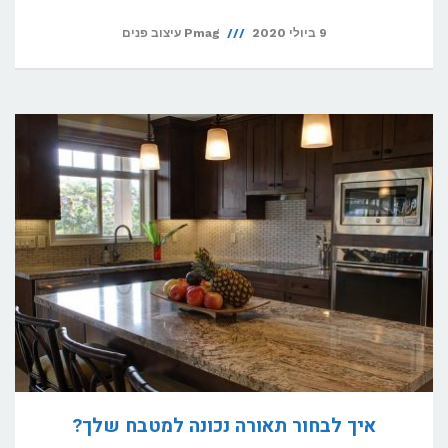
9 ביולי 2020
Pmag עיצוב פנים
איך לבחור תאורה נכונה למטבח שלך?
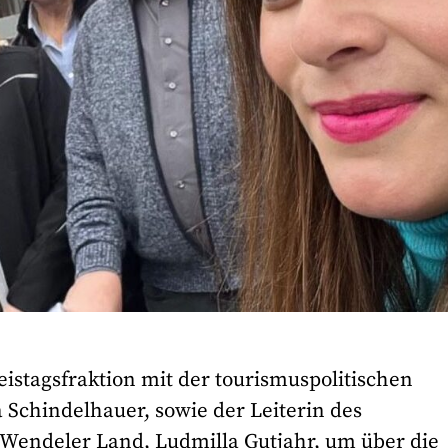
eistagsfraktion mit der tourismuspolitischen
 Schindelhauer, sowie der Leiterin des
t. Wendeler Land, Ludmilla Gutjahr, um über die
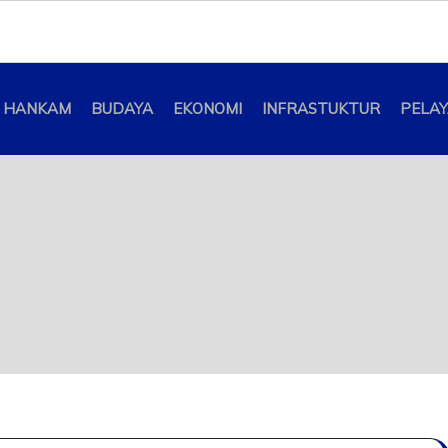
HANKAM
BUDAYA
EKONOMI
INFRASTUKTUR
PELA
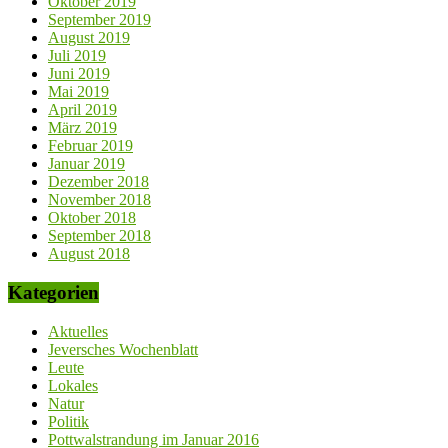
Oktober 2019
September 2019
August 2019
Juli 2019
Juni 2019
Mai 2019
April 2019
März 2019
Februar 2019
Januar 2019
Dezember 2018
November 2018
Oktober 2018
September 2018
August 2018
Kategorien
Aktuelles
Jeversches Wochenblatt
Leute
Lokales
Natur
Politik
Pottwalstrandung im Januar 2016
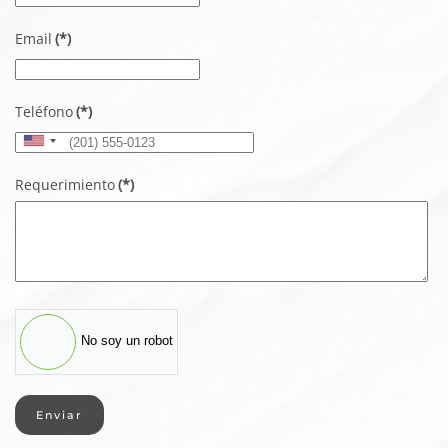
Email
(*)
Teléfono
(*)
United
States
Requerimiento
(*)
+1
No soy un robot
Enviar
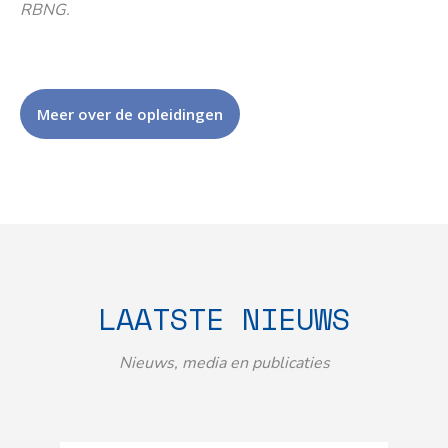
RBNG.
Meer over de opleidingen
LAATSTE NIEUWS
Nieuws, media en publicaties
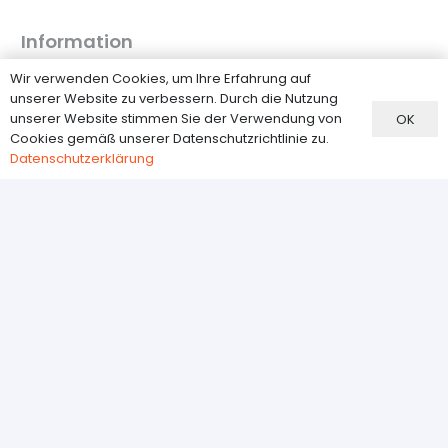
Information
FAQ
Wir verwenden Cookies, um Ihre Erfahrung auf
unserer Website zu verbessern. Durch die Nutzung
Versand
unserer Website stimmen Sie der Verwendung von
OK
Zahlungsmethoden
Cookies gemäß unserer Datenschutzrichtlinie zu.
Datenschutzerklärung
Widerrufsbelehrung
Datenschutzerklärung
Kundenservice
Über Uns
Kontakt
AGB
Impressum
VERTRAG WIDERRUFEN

**WHAT IS EXPECTED:** Write out the text of the records word for word, starting at the very beginning and ending with the line that contains "Nieuws, media en publicaties", including that line. Leave out the pictures.

**REPLY TO THE EXERCISE:**
9 ביולי 2020
Pmag עיצוב פנים
איך לבחור תאורה נכונה למטבח שלך?
eistagsfraktion mit der tourismuspolitischen
 Schindelhauer, sowie der Leiterin des
t. Wendeler Land, Ludmilla Gutjahr, um über die
HANKAM
BUDAYA
EKONOMI
INFRASTUKTUR
PELA
Oktober 2019
September 2019
August 2019
Juli 2019
Juni 2019
Mai 2019
April 2019
März 2019
Februar 2019
Januar 2019
Dezember 2018
November 2018
Oktober 2018
September 2018
August 2018
Kategorien
Aktuelles
Jeversches Wochenblatt
Leute
Lokales
Natur
Politik
Pottwalstrandung im Januar 2016
Email
(*)
Teléfono
(*)
United
States
Requerimiento
(*)
+1
No soy un robot
Enviar
RBNG.
Meer over de opleidingen
LAATSTE NIEUWS
Nieuws, media en publicaties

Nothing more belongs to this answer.